If you see a survey pop up on your Facebook feed asking you about COVID-19, consider filling it out.
That information will help researchers at Carnegie Mellon University and other collaborating universities forecast the spread of the pandemic. Whether you have symptoms or not, they want to know. They don’t want your name, they just want to gather data.
Lots of data.
“We are trying to measure something for which there is no ground truth yet,” says Ryan Tibshirani, associate professor of statistics and machine learning at CMU.
No other source is available to verify the survey findings, he notes.
“So the only way for us to feel confident about the results is to get as many replies as possible,” notes Tibshirani, “That’s why we need to blast this out to as many people as possible.”
Partnering with Facebook, and their millions upon millions of users, is the best possible way to get the word out.
“We don’t have good data at this point regarding symptomatic infections,” says Tibshirani, who is also co-leader of CMU’s Delphi Research Group, one of two Influenza Forecasting Centers of Excellence designated last year by the Centers for Disease Control and Prevention (CDC). “People have been discouraged from visiting physician offices and hospitals. The only way to get this is with the survey.”

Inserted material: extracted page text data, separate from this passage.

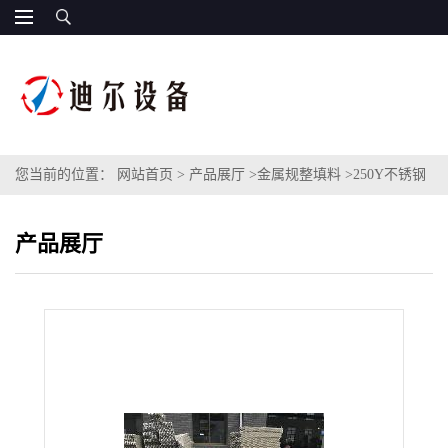
您当前的位置：
网站首页
>
产品展厅
>
金属规整填料
>
250Y不锈钢
规整填料型号规格ZUPAC2.0B金属孔板波纹填料减压塔填料
产品展厅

They’re seeking to measure data about symptoms at the county level. A rise in symptoms could easily indicate a coming spike in hospitalizations.

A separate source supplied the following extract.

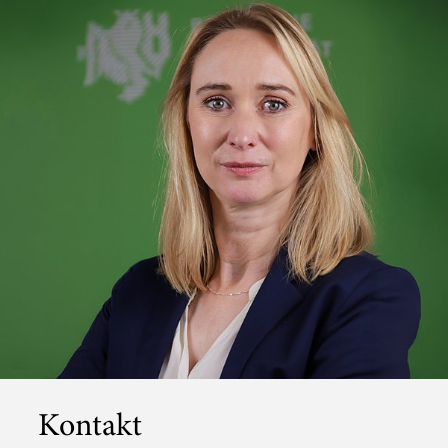
Kontakt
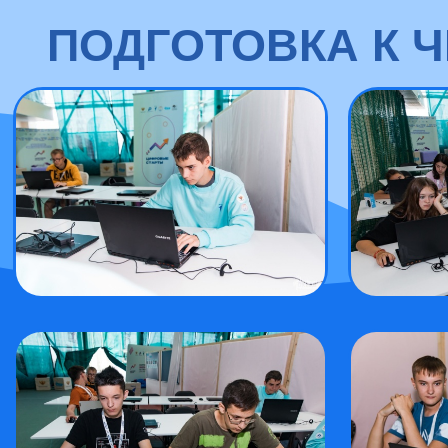
ПОДГОТОВКА К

“The goal is to try to get a good idea of where COVID-19-like illnesses are now, and where it might be appearing next,” says Logan Brooks, a postdoctoral researcher with the Delphi Research Group. “To get a detailed picture nationally. For example, we want to know in certain counties … how many COVID-19-like cases there are, and how prevalent it is. Whether it’s going up or going down and how quickly. And then use that in combination with statistical and machine learning methods to get a good picture of where the pandemic is moving.”

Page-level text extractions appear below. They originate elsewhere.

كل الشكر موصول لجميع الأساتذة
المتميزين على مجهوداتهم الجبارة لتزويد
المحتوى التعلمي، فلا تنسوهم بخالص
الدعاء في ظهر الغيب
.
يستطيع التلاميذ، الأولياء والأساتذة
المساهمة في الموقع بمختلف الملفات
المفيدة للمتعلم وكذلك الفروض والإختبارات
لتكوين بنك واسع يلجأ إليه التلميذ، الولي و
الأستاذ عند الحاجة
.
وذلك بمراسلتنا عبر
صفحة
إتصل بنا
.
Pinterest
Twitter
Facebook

The long-term goal of the Delphi Research Group is “to make epidemiological forecasting as universally accepted and useful as weather forecasting is today.”
Sick or not, they want to know.
“Even people who are healthy,” says Brooks. “We want healthy and sick people to fill out the survey. We want to know how common the sickness is. Both types of responses can improve the quality of the picture.”
The problem with getting information about COVID-19 transmission is that we really only know about the people who have gotten tested. There are lots of others out there, just staying home.
Those people are crucial in finding out where the virus is, and where it may be headed.
“It’s really up-to-date Internet data,” says Brooks. “You can get many users, many people who aren’t showing up in doctor’s offices and hospitals yet. It may provide advance notice, and a more detailed geographic picture.”
Facebook is providing users, but isn’t involved in the survey, notes Tibshirani. The CMU team is also working on getting Google, another of the world’s biggest tech firms, involved in the project.
The information collected will be used and shared as broadly as possible.
“We hope to be able to provide that to the states, to the public,” says Brooks. “But also more detailed information might be useful to other researchers in public health. They may investigate other types of questions, and improve our understanding of it.”